#### [Problem]
All lines from the one containing "相談者様の普段の鍵の使用方法が乱雑であったために金属疲労が" through the end of the data below are to be transcribed exactly. Leave out the rest.

╭─ Input for this task

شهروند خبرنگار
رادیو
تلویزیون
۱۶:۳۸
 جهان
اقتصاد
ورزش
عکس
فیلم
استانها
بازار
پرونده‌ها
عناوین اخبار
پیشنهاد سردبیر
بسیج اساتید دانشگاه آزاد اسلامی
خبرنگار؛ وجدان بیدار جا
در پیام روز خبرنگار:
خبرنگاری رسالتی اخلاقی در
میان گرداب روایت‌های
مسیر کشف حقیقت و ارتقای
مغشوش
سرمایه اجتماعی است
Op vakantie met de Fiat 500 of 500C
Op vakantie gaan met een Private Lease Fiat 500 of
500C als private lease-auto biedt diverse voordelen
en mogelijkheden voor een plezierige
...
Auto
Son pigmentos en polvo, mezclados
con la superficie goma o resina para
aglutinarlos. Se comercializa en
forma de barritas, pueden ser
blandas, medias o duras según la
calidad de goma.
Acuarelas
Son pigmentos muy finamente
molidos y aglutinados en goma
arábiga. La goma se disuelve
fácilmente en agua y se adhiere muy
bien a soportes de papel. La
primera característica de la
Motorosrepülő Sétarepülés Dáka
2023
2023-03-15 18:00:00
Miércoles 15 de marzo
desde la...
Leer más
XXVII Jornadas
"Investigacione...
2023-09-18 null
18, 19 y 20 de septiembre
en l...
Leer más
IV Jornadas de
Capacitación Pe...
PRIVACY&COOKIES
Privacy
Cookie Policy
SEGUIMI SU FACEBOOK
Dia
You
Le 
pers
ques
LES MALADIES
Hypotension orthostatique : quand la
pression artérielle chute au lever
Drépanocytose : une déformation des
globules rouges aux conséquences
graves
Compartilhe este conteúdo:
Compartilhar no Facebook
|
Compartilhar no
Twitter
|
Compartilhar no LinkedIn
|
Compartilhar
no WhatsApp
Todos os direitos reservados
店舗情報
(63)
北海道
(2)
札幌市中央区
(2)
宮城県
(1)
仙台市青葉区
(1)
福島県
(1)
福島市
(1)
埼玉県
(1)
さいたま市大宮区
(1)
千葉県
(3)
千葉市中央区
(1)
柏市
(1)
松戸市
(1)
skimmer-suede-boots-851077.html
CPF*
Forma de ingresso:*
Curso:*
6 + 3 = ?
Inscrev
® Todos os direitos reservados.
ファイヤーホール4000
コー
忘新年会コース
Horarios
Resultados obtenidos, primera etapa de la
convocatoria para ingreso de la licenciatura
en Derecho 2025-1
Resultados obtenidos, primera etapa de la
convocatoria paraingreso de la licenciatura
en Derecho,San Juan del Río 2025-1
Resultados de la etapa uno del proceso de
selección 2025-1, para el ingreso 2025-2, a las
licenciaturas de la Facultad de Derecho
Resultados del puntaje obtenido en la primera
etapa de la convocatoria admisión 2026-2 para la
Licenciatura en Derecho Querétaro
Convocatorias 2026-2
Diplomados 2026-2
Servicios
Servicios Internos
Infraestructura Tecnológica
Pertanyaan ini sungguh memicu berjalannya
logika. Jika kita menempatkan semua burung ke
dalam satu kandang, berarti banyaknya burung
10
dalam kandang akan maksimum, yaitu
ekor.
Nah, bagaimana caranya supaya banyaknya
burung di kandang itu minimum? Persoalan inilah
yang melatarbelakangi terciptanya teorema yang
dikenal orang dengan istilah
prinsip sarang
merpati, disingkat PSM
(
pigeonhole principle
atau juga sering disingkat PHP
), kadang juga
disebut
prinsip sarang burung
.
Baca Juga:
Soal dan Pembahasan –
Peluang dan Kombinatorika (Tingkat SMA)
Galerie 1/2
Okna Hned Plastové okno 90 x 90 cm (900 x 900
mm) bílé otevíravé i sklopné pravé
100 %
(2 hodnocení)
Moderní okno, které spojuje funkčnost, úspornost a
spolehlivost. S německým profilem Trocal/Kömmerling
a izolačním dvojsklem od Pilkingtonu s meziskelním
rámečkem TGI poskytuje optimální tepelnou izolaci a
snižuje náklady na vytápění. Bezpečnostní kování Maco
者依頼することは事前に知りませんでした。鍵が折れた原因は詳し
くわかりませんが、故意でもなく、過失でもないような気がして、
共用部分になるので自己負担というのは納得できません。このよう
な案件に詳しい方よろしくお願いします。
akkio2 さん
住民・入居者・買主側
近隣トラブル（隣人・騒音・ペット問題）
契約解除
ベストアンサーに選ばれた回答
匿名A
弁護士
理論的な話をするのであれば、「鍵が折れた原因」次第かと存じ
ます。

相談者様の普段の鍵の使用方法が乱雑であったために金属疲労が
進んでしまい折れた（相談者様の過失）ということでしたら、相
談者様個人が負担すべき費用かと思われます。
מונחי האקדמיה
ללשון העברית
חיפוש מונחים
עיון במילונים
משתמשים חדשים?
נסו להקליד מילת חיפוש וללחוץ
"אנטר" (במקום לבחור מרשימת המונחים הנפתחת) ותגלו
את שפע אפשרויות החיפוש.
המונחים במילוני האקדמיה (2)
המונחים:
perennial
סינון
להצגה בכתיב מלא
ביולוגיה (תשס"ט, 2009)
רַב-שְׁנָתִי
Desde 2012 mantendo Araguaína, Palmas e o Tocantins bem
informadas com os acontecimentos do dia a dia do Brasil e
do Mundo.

╰─

#### [Your response]
相談者様の普段の鍵の使用方法が乱雑であったために金属疲労が
進んでしまい折れた（相談者様の過失）ということでしたら、相
談者様個人が負担すべき費用かと思われます。
מונחי האקדמיה
ללשון העברית
חיפוש מונחים
עיון במילונים
משתמשים חדשים?
נסו להקליד מילת חיפוש וללחוץ
"אנטר" (במקום לבחור מרשימת המונחים הנפתחת) ותגלו
את שפע אפשרויות החיפוש.
המונחים במילוני האקדמיה (2)
המונחים:
perennial
סינון
להצגה בכתיב מלא
ביולוגיה (תשס"ט, 2009)
רַב-שְׁנָתִי
Desde 2012 mantendo Araguaína, Palmas e o Tocantins bem
informadas com os acontecimentos do dia a dia do Brasil e
do Mundo.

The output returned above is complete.